Microscopic view of Coronavirus, a pathogen that attacks the respiratory tract. | Photo: Delaware Department of Health

    With a shortage of COVID-19 lab tests, North Carolina is pivoting in how it tracks the spread of the virus. The state plans to use syndromic surveillance to track COVID-19 - deploying the system it uses to monitor the seasonal flu for the coronavirus.

    The state plans to continue a "high volume" of testing, but it will also now rely on patients' reported symptoms to track the coronavirus. It will track hospital admissions for acute respiratory illness and reported instances of "fever cough syndrome," said State Epidemiologist Dr. Zack Moore in a press conference Monday, March 30.

    North Carolina had 1,307 confirmed cases, 137 hospitalizations, and six deaths, as of Monday morning. Gov. Roy Cooper declared a 30-day statewide stay-at-home order to slow the pandemic.

    The U.S. Centers for Disease Control and Prevention has been blasted for delays and test shortages. The first tests from the CDC weren't reliable, and testing has since been plagued with shortages of chemical reagents and swabs.
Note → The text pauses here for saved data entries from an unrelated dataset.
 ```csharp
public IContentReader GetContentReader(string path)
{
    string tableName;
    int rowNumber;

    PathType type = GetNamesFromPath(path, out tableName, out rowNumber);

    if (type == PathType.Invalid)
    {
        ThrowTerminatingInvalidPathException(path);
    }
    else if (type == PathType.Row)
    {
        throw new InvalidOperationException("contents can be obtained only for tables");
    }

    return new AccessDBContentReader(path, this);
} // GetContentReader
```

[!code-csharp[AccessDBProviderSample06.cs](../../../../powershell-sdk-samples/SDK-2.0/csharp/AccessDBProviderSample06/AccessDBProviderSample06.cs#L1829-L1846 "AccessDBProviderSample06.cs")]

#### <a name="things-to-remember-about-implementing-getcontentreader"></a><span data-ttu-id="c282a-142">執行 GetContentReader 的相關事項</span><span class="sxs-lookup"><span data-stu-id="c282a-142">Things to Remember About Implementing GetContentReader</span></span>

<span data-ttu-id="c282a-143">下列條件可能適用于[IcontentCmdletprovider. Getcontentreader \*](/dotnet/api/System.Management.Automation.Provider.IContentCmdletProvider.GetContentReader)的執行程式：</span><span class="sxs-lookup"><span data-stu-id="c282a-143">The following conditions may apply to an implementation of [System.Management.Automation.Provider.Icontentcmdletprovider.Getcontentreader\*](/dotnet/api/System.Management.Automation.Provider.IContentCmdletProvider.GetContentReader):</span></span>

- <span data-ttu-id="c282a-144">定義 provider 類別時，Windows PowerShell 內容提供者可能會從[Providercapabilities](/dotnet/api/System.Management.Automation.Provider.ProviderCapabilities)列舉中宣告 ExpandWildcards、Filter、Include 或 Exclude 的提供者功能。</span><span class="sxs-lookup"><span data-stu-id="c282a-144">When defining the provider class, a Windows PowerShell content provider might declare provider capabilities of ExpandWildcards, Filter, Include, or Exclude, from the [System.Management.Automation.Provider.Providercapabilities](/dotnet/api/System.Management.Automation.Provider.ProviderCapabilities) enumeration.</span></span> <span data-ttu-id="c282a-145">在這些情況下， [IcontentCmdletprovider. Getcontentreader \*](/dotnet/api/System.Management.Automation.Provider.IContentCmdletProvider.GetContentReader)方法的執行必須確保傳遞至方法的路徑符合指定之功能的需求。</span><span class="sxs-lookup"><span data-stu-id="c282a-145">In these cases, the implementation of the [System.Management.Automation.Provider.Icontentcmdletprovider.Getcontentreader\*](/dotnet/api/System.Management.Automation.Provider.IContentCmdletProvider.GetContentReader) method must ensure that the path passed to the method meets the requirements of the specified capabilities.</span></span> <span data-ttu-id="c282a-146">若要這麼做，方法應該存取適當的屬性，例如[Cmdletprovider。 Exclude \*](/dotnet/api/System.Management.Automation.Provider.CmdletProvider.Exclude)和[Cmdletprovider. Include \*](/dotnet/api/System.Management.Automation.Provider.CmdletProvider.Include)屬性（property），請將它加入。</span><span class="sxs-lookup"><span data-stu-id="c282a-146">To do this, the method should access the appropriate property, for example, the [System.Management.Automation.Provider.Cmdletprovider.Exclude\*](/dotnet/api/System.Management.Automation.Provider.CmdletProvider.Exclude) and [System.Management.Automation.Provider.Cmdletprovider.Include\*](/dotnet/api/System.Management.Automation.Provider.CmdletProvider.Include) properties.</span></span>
    North Carolina had completed 20,864 tests, as of Monday morning. That has more than doubled since a week ago, when there were 8,438 completed tests.

    "There are limits nationally not only in testing supplies, but perhaps more importantly, in personal protective equipment that is so important for protecting our health care workers and patients," Moore said. "We need to rely on some of our other evidence based methods and tools to track this effectively."

    The state is repurposing networks that track seasonal influenza. The CDC runs the Outpatient Influenza-like Illness Surveillance Network - the clinical sites scattered across North Carolina and the nation that traditionally collect data on influenza. Now, the network will also track the coronavirus.

    "Laboratory testing is critical, and will continue, but this allows us to get at people who present for medical care with symptoms but don't get testing," Moore said. "This gives us a more stable set of specimens and a stable way of looking across the state."

    The state can't rely only on laboratory confirmed cases to monitor the coronavirus, says Moore. He compared the coronavirus to an iceberg, where the visible, confirmed cases are only a fraction of a larger mass.

    "Laboratory confirmed case counts are never the whole picture," Moore said. "People need to realize that this applies to them, whether or not there is a confirmed case in their county or not."

    But using syndromic surveillance does have its weaknesses. The system will only flag the people who ask for medical care, and it could miss mild or silent cases of COVID-19.

    "We do recognize that these are based on people who need medical care," Moore said "They don't capture people who don't seek medical care, who have general symptoms or no symptoms at all. We're learning what percentage of COVID-19 cases that is."

    The state has considered using random sampling to discover that percentage, but such testing would have to be done in a scientifically rigorous way - meaning tests would have to be repeated and carefully considered. The state does not yet have a reliable random antibody test to discover how many people have recovered from the virus.

    "We have to acknowledge that we're just in the beginning," Moore said. "There is every indication that it is really ramping up now. We're in the acceleration phase of the virus here in N.C. We certainly have not peaked."